CHINA LAGS ON TRADE COMMITMENT. Almost a year after China agreed to import an additional $200 billion a year of U.S. products, it has bought only 58 percent of the amounts it promised, although purchases have accelerated recently in some categories, according to an analysis by the Peterson Institute for International Economics and reported by the New York Times.
China has bought 64 percent of the farm products it agreed to, 60 percent of factory-made goods, and only 39 percent of energy products, Peterson’s data shows.
They note that the Biden administration must now decide whether to give China more time to make good on its commitment as its consumer economy begins to recover from the pandemic.
Biden could leave Trump-era tariffs in place on $360 billion worth of Chinese goods entering the U.S. as a lever to pressure China to raise its imports, even though the tariffs raise prices for American businesses and consumers.
During her confirmation hearing as Treasury Secretary, Janet Yellin stated that Biden plans no immediate changes to China policy but will “consult with allies to galvanize collective pressure” on China regarding government subsidies for its export industries and theft of intellectual property.
RENMINBI WILL BE STRONGER THIS YEAR, ANALYSTS PREDICT. China’s renminbi currency, now at a 30-year high against the dollar, will gain another 2 percent against the buck this year, rising to Rmb6.4 to the dollar, according to a median forecast among economists polled by Bloomberg.
The renminbi’s rise “has not reached an end,” Becky Liu, chief China macro-economic strategist at Standard Chartered, commented to the Financial Times. She expects the renminbi to reach 6.3 to the dollar during this year’s first half.
The dollar has weakened against a range of other currencies, in part, because of continued low interest rates and the U.S. Federal Reserve’s policy of spreading dollars liberally among other countries to help them weather the economic damage wrought by the global shutdown.
In contrast, China shut its economy quickly, reined in the COVID epidemic, then focused government aid on manufacturing and export industries to help revive the economy quickly as the rest of the world’s productivity collapsed.
“The strength in the renminbi you’re seeing now is a reflection of dollar weakness,” Michelle Lam, China economist at Société Générale, told the Times.

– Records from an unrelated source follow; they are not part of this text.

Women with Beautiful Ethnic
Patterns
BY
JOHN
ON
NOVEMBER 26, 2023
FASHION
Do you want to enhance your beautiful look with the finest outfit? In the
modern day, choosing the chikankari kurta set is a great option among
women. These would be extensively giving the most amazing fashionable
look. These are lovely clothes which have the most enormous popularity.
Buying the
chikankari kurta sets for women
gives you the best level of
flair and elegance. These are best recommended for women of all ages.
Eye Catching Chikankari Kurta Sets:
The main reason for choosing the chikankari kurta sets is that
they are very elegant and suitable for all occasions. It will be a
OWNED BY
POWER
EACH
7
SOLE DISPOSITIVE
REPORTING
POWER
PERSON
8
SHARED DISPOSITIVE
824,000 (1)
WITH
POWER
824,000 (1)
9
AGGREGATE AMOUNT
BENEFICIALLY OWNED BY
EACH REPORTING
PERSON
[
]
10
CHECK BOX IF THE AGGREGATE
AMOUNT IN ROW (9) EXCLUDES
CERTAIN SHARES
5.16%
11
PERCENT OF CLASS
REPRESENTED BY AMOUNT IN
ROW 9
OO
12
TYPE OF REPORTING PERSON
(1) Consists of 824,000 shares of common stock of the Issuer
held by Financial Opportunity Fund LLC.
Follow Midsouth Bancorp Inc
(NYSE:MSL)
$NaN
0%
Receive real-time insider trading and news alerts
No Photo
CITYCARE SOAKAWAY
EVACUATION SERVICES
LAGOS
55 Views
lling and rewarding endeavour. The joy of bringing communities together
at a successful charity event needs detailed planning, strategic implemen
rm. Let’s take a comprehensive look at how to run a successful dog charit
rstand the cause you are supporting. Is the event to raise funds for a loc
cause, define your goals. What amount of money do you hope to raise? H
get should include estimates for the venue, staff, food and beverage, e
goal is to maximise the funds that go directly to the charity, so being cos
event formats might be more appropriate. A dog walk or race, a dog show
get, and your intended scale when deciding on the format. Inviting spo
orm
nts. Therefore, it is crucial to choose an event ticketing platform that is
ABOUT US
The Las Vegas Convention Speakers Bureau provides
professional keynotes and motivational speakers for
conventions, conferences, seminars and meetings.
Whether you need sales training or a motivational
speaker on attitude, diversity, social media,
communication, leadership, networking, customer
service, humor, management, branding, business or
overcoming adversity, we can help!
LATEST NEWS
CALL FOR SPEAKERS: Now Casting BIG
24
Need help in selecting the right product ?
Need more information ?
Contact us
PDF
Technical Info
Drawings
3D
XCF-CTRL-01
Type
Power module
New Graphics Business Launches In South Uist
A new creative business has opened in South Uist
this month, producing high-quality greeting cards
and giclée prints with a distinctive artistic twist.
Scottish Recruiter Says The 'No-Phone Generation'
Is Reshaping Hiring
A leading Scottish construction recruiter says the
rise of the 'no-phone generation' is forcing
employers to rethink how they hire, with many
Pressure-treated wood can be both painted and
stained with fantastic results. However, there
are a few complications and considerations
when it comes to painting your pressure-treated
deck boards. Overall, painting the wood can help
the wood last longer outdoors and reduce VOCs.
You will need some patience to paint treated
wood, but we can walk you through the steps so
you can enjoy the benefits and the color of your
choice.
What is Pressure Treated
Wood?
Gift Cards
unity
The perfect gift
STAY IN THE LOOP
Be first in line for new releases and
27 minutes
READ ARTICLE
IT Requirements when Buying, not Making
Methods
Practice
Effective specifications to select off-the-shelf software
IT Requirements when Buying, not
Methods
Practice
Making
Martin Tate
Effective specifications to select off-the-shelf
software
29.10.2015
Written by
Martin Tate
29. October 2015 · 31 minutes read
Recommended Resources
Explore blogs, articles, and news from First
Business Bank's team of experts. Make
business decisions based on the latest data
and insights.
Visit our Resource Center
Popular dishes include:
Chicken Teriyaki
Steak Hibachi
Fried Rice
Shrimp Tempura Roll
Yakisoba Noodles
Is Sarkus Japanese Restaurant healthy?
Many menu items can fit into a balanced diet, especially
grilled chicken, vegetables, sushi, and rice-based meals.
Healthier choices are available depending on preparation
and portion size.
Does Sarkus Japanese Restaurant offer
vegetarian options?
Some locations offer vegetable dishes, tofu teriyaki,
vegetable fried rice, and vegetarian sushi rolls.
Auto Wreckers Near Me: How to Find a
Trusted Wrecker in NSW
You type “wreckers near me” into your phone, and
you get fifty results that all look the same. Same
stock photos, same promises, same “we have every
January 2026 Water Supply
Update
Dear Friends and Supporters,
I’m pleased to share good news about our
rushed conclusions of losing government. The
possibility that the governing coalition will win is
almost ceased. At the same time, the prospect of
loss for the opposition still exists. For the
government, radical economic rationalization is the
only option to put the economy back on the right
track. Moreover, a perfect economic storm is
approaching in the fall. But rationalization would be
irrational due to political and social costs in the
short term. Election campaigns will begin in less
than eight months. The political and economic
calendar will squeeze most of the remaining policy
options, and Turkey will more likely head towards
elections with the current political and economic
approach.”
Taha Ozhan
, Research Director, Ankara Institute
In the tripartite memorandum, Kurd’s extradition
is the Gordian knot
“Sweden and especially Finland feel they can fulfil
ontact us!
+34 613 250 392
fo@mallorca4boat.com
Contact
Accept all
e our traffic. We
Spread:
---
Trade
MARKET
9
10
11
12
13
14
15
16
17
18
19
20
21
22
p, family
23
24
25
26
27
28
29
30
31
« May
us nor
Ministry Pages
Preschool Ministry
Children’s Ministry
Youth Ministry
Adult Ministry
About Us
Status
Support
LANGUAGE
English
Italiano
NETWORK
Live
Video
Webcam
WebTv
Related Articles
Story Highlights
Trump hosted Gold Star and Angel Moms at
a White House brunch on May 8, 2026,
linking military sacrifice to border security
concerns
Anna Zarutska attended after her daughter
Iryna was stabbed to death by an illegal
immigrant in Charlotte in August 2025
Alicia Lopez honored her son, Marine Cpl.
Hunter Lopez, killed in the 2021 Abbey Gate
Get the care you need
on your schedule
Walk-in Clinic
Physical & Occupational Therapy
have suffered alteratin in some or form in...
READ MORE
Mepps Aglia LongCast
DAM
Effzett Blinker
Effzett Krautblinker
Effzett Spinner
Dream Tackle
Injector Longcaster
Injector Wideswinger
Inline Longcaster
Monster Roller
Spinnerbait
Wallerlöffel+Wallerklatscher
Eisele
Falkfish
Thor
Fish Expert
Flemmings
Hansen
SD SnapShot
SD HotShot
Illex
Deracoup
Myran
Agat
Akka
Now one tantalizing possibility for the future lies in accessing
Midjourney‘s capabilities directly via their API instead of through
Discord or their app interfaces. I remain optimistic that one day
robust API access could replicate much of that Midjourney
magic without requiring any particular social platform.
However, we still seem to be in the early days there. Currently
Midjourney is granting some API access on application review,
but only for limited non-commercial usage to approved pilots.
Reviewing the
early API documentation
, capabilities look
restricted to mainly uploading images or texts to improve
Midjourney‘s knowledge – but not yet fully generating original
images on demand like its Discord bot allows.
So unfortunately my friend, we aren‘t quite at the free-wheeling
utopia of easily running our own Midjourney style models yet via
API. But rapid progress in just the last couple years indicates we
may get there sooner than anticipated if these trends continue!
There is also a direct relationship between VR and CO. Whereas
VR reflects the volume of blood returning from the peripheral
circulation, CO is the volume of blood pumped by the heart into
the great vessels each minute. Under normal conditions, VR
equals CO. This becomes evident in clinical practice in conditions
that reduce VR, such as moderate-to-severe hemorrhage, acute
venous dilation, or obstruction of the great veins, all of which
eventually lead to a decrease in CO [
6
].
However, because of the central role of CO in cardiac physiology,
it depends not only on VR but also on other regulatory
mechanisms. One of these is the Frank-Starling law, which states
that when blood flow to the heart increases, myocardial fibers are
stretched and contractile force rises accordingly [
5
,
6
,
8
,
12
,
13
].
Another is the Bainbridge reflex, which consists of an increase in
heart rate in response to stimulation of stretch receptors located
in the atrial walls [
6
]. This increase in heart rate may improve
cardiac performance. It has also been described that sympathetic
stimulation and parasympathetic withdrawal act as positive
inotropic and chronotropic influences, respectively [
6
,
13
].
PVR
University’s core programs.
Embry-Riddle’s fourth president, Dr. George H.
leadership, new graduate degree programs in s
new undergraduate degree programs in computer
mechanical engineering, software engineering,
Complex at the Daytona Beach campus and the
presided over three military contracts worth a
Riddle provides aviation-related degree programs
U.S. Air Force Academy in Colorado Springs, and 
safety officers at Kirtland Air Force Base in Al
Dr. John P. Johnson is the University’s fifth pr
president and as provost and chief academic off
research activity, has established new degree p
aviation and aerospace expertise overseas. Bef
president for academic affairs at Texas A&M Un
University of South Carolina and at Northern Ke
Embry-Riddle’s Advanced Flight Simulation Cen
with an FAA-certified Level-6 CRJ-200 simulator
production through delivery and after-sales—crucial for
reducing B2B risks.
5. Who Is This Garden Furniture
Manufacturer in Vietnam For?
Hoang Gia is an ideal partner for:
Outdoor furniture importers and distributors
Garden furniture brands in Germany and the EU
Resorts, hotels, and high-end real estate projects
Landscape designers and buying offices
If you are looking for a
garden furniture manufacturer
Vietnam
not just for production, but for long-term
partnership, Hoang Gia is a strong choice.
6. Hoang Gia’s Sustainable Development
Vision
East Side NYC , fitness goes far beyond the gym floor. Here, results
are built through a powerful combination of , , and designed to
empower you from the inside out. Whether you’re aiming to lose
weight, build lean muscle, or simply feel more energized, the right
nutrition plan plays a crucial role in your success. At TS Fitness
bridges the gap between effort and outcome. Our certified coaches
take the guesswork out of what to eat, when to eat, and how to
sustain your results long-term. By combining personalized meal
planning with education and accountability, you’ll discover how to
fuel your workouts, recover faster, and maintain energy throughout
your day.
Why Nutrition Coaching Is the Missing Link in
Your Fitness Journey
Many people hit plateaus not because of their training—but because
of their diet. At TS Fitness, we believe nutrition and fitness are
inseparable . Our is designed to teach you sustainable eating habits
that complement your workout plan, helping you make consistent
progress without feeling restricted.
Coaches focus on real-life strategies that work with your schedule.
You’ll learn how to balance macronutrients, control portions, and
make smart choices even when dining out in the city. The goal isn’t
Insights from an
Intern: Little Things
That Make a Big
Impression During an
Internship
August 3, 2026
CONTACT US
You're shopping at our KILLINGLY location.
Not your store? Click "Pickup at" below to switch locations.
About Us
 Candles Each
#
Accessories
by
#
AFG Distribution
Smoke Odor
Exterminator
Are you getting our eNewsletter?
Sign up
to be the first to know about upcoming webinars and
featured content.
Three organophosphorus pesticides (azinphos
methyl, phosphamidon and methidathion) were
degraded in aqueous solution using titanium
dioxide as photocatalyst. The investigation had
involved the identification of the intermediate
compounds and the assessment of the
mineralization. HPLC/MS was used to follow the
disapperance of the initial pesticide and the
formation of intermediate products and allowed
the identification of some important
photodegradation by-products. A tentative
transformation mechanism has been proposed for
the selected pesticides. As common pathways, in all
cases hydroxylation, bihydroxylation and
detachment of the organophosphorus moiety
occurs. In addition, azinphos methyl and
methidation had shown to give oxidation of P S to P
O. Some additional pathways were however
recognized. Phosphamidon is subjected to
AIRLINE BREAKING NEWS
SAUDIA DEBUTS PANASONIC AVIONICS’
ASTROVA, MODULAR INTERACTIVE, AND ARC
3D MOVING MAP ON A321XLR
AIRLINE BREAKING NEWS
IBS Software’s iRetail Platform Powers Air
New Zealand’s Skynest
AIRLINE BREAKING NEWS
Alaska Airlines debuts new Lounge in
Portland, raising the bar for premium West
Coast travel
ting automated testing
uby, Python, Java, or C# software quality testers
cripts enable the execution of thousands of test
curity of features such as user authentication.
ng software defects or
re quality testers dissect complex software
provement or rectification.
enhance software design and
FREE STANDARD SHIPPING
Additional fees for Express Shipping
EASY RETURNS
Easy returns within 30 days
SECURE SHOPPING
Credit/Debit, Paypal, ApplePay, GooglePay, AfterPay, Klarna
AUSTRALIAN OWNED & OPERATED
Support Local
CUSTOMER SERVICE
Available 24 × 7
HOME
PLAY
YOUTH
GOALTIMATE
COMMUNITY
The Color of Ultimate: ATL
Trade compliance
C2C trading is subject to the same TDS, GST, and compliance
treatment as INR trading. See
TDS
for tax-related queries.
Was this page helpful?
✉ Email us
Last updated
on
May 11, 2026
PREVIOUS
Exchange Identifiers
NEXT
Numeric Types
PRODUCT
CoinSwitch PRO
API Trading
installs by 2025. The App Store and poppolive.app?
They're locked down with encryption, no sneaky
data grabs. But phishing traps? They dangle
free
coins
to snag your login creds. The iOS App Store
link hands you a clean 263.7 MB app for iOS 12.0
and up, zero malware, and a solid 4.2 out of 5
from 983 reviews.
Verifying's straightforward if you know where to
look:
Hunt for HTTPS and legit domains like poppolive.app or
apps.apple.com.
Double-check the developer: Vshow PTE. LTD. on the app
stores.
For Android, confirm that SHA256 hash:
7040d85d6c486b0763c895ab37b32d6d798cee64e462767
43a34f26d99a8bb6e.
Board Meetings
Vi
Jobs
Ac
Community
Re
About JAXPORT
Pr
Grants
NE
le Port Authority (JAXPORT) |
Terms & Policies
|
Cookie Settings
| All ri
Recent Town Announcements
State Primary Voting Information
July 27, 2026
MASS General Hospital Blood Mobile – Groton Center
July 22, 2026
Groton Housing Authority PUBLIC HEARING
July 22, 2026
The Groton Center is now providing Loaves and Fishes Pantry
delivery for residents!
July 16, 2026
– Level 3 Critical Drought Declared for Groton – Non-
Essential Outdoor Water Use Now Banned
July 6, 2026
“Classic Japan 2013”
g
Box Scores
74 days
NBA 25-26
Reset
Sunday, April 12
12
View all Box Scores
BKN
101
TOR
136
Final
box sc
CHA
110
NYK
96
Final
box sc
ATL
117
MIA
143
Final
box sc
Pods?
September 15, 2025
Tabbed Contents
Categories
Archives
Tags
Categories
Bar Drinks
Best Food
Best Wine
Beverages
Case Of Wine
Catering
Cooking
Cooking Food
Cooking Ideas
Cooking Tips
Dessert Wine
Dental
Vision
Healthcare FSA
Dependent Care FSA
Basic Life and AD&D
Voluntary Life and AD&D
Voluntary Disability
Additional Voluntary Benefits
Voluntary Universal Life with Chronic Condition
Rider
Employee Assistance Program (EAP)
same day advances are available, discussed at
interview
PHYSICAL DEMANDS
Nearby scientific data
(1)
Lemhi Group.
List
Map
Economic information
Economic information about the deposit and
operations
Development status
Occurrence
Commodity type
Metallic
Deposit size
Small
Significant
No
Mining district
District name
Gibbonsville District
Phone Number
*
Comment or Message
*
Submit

That weakness, and the near-zero U.S. interest rates that have contributed to it, account in part for the $130 billion in foreign capital that now resides in China. While the U.S. Federal Reserve’s official interest rate languished near zero for much of last year, China’s markets were offering 3 percent or more.
The tide of capital will continue moving toward China this year, according to Goldman Sachs analyst Danny Suwanapruti, who sees another $5 to $10 billion a month in foreign funds arriving in China this year, accelerating to as much as $15 billion a month in October when Chinese government bonds will be included in FTSE’s world bond index.
The renminbi will reach 6.2 to the dollar this year, Goldman Sachs has forecast.
The renminbi’s continued power depends, in part, on the Chinese government, which still sets a daily range for the renminbi to gain value or retreat against the dollar within a 2-percent range.
TREND FORECAST: With the renminbi having its best run against the dollar during 2020’s last six months, the U.S. will not able to use its standard argument that China’s exports are going up because the value of its currency is going down and it makes their products cheaper to buy.
The Wall Street bet that with Joe Biden replacing Donald Trump, he will act less confrontational and volatile trade policies is correct. Biden was a major champion of bringing China into the World Trade Organization under Bill Clinton’s presidency.